* [Extracted text]:

start

It is obvious that Bell wants nothing to do with the God worshiped by his grandparents.

Bell’s
god is more akin to New Age panentheism than the God of the Bible. He
describes God as “a force, an energy, a being calling out to us in many
languages, using a variety of methods and events” (Love Wins, location 1710-1724).

“There is an energy in the world, a spark, an electricity that everything is plugged into. The Greeks called it zoe, the mystics call it ‘Spirit,’ and Obi-Wan called it ‘the Force’” (Love Wins, location 1749-1762).

Bell
also worships a false christ. His Jesus is “supracultural … present
within all cultures … refuses to be co-opted or owned by any one
culture … He doesn’t even state that those coming to the Father
through him will even know that they are coming exclusively through him
… there is only one mountain, but many paths. … People come to Jesus
in all sorts of ways … Sometimes people use his name; other times
they don’t” (Love Wins, location 1827-1840, 1865-1878, 1918-1933).

It
is not surprising, then, that Bell recommends that his readers sit at
the feet of Ken Wilber, who believes in the divinity of man.

“For a mind-blowing introduction to emergence theory and divine creativity, set aside three months and read Ken Wilber’s A Brief History of Everything” (Rob Bell, Velvet Elvis, p. 192).

The god described in Love Wins is the very same god depicted in the novel The Shack by
William Young. The book is all about redefining God. It is about a man
whose becomes bitter at God after his daughter is murdered and has a
life-changing experience with God in the very shack where the murder
occurred; but the God he encounters is most definitely
not the God of the Bible.

Young
says the book is for those with “a longing that God is as kind and
loving as we wish he was” (interview with Sherman Hu, Dec. 4, 2007).
What he is referring to is the desire on the part of the natural man for
a God who loves “unconditionally” and does not require obedience, does
not require repentance, does not judge sin, and does not make men feel
guilty for what they do.

end

* [Raw records]:
start

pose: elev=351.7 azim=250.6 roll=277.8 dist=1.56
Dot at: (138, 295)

end
start

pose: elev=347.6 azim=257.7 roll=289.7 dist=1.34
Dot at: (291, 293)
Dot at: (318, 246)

end

* [Directions]:
(1) In the passage on Rob Bell's Love Wins, rewrite the section starting with "It is obvious" and going on through "Wins, location 1710-1724).", replacing "grandparents" with "parents".
(2) Answer these questions from the passage on Rob Bell's Love Wins:
(a) According to the quotation, what did the Greeks call the energy that everything is plugged into?
(b) Which book by Ken Wilber does Bell recommend, and how long does he say to set aside for it?
(c) In The Shack, what happens to the man's daughter?
(3) List each distinct source that the passage on Rob Bell's Love Wins cites in parentheses.

* [Exercise answers]:
(1)
It is obvious that Bell wants nothing to do with the God worshiped by his parents.

Bell’s
god is more akin to New Age panentheism than the God of the Bible. He
describes God as “a force, an energy, a being calling out to us in many
languages, using a variety of methods and events” (Love Wins, location 1710-1724).

(2)
(a) Zoe.
(b) A Brief History of Everything; three months.
(c) She is murdered.

(3)
Love Wins
Velvet Elvis, by Rob Bell
Interview with Sherman Hu, Dec. 4, 2007